El Consejo Comarcal del Bierzo ha cubierto una de sus principales carencias administrativas con la toma de posesión de una nueva interventora titular, un puesto que no se ocupaba de forma estable desde marzo de 2019.
El presidente de la institución, Olegario Ramón, explicó que la ausencia de esta figura ha generado importantes dificultades en la gestión diaria del organismo. “La última vez que tuvimos este cargo fue el 13 de marzo de 2019”, recordó.

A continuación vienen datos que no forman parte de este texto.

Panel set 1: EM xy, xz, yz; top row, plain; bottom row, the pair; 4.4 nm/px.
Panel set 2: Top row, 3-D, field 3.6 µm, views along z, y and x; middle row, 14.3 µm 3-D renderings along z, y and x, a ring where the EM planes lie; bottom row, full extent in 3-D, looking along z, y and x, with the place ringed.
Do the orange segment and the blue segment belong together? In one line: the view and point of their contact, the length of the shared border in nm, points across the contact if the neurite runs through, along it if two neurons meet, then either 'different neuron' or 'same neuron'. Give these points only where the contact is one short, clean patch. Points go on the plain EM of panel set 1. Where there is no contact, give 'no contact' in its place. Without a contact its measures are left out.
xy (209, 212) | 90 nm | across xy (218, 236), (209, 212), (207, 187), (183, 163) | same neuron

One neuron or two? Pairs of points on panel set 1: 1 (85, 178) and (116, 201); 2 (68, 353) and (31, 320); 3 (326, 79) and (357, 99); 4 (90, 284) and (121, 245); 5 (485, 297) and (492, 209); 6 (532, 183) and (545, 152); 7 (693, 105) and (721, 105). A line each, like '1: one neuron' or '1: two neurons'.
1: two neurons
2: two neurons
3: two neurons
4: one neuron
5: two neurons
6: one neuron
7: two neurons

Desde entonces, primero con un interventor accidental y posteriormente mediante profesionales en régimen de acumulación procedentes de otras administraciones, el servicio se ha mantenido sin presencia física continuada.

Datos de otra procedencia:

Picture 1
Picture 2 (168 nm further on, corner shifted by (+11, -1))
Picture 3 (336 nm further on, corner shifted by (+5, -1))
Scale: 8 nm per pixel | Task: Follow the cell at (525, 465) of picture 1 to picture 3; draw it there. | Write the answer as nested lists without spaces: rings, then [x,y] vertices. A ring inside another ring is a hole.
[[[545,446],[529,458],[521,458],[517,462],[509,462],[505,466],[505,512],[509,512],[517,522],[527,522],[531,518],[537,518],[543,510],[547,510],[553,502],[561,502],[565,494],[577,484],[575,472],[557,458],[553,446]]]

En este tiempo, hasta tres interventores de zonas como Zamora, Cubillos o Villablino asumieron estas funciones de manera parcial. “Hicieron todo lo que pudieron, pero esa situación provocaba problemas importantes en la gestión del Consejo”, señaló Ramón.
El área de Intervención resulta esencial para el funcionamiento del ente, ya que afecta a ámbitos como la licitación de contratos, la elaboración de presupuestos, la rendición de cuentas o la tramitación de pagos.

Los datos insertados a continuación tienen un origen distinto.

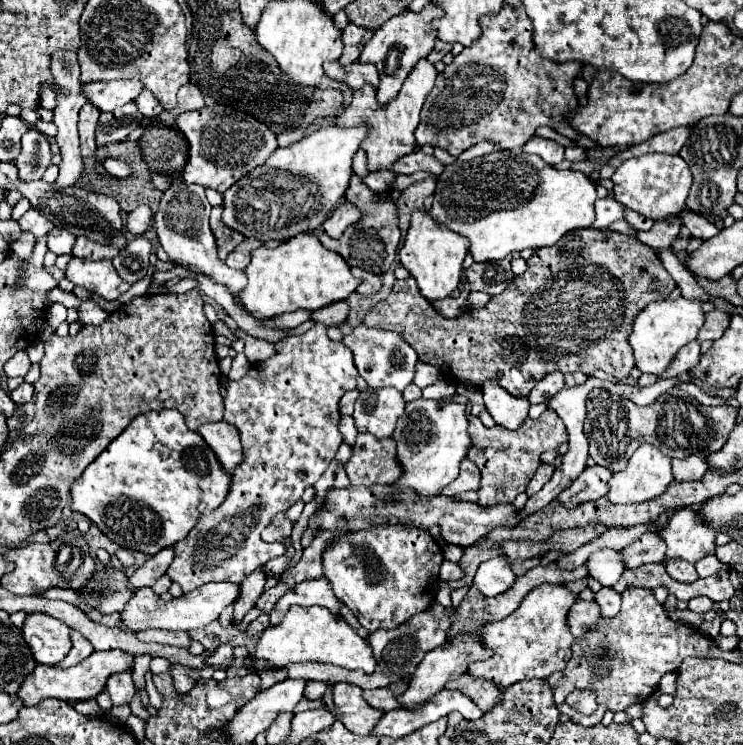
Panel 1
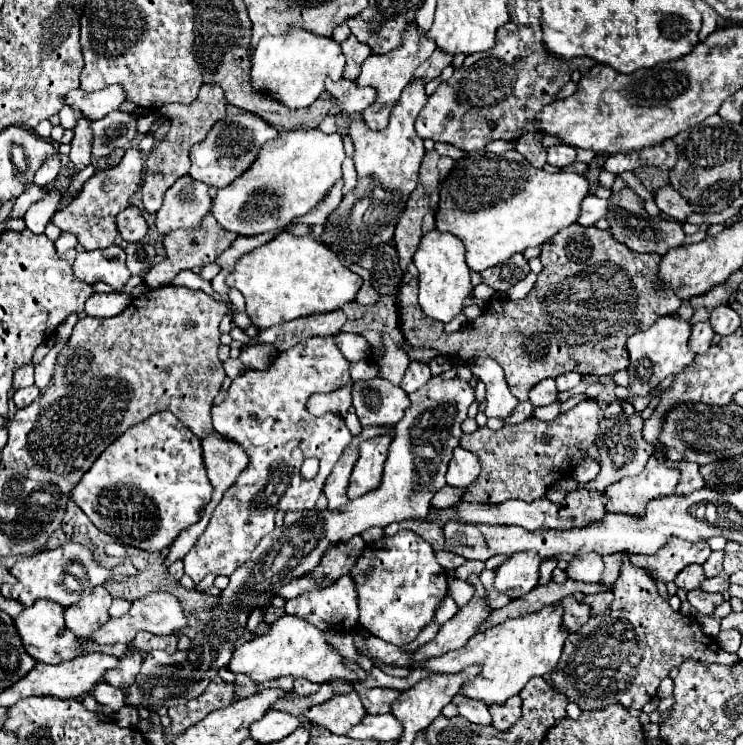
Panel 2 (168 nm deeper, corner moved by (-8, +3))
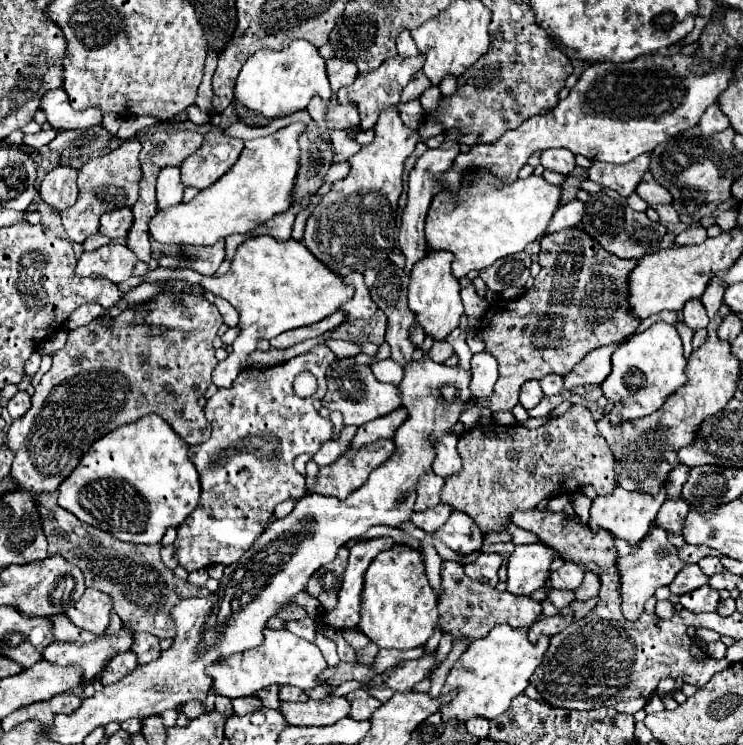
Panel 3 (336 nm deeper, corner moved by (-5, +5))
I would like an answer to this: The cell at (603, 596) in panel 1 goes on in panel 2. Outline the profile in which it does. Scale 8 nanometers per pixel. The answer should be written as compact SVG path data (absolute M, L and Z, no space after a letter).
M600 592L600 594L590 594L590 596L584 596L584 604L588 604L592 608L594 614L602 614L608 610L608 606L612 604L614 600L614 594L612 592Z

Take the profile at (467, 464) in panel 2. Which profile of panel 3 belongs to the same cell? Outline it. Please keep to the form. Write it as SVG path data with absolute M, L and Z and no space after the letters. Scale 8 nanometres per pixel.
M443 434L441 438L429 436L433 448L435 448L435 460L433 460L433 474L437 476L451 476L459 472L461 460L457 452L457 436Z

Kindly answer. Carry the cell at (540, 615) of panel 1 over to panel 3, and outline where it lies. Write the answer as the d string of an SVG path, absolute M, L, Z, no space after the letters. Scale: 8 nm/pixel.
M495 626L483 640L475 640L461 654L457 664L447 676L447 682L441 690L441 696L455 692L453 700L439 708L441 720L459 720L467 722L471 718L487 718L493 720L507 710L511 700L519 696L527 686L535 668L541 664L543 654L547 650L549 638L541 638L537 644L527 640L527 630L513 630L511 626Z

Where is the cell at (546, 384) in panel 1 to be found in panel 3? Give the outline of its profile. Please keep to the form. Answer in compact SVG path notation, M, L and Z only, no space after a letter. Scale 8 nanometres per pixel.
M529 380L527 384L523 384L521 394L519 394L519 402L521 402L521 406L523 406L525 410L535 408L535 406L541 402L541 398L543 398L543 392L541 392L541 388L539 388L539 382Z

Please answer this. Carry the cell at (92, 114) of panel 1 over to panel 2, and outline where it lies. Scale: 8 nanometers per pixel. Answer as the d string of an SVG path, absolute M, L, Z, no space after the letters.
M80 118L76 128L74 128L74 138L72 138L72 150L70 150L70 160L74 162L74 166L78 170L86 168L92 160L92 140L94 140L94 134L90 130L90 124L92 120L88 118Z

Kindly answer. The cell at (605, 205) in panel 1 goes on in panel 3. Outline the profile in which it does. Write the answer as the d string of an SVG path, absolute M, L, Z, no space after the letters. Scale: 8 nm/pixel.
M571 200L569 204L557 208L557 212L553 214L545 234L553 234L553 232L559 232L559 230L565 230L565 228L573 228L581 222L581 218L583 218L583 202Z

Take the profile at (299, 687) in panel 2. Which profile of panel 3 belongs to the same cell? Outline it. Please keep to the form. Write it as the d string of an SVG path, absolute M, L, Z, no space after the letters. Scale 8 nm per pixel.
M282 686L279 692L279 700L284 701L307 701L308 697L303 691L294 686Z

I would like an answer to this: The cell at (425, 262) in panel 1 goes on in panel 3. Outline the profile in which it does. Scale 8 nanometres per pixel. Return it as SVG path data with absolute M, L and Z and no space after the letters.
M429 252L421 264L417 264L409 274L409 294L407 304L409 310L419 320L419 326L427 336L435 342L447 340L447 336L459 326L463 316L463 304L459 296L459 280L451 276L451 254L449 252Z

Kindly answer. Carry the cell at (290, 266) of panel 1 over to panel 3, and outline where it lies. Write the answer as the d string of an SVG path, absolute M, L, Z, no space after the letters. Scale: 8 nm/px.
M255 236L255 238L249 238L243 244L239 244L239 248L231 260L231 268L223 276L219 276L219 278L201 276L193 270L189 284L203 284L205 290L213 292L215 296L225 298L239 312L239 336L232 344L233 352L223 362L219 362L213 370L211 382L217 388L229 388L229 384L245 368L247 356L255 352L257 342L261 338L269 340L269 338L279 336L281 332L315 324L317 320L323 320L331 312L339 310L341 304L353 296L353 288L347 286L339 276L333 276L333 272L329 268L323 268L323 264L319 264L319 260L315 260L315 256L311 256L311 252L307 252L307 248L303 248L303 242L297 242L293 238L289 238L285 242L277 242L271 236Z

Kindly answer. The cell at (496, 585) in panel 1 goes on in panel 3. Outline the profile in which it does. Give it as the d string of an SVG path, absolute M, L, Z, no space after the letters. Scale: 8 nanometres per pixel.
M541 542L515 546L507 562L507 590L529 596L545 586L555 554Z

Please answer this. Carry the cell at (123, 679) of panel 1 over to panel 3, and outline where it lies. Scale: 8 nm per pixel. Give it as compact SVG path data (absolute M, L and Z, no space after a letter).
M131 650L115 654L103 670L103 680L105 682L117 682L123 676L127 676L129 672L133 672L135 666L137 666L137 660L135 660L135 654Z

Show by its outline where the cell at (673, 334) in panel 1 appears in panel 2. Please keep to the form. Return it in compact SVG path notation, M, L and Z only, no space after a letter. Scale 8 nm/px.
M660 316L648 330L628 338L628 354L630 354L628 374L632 394L646 396L650 388L658 386L666 376L678 374L694 360L694 352L688 346L690 332L692 332L690 320L682 320L678 316Z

Deficiencias detectadas por el Consejo de Cuentas
La falta de estabilidad en este puesto fue uno de los aspectos señalados en un informe del Consejo de Cuentas que analizaba el periodo entre 2019 y 2022. Según detalló el presidente, el documento recogía problemas como la elevada temporalidad del personal —con un 40% sin estabilidad—, la falta de remisión de información sobre contratos o la inexistencia de un plan general de subvenciones.
Ramón aseguró que buena parte de estas deficiencias ya han sido corregidas, como la estabilidad de la plantilla o la aprobación de un plan de subvenciones vinculado al presupuesto de 2025.
Sin embargo, reconoció que sigue pendiente la presentación de las cuentas desde 2019. “Es cierto que se elaboraron en 2023, pero están pendientes de presentar”, admitió, apuntando directamente a la falta de interventor como principal causa. “Es un problema que me ha quitado el sueño”, confesó.
Para resolver esta situación, el Consejo tuvo que modificar la clasificación del puesto, rebajando su categoría para facilitar su cobertura. “Así habría más posibilidades”, explicó Ramón.
Gracias a este cambio, el primer concurso convocado ha permitido finalmente ocupar la plaza, que desde hoy desempeña ya la que hasta ahora era secretaria-interventora del Ayuntamiento de Toreno.
El presidente confía en que esta incorporación suponga “una mejora en la gestión de todo el Consejo” y permita afrontar los principales retos administrativos en el último año de mandato.
Entre ellos, destacó la necesidad de poner al día las cuentas y remitirlas al Consejo de Cuentas, así como garantizar la elaboración regular de los presupuestos. “Fuimos capaces de sacar adelante los de 2025, pero es muy difícil sin interventora”, concluyó.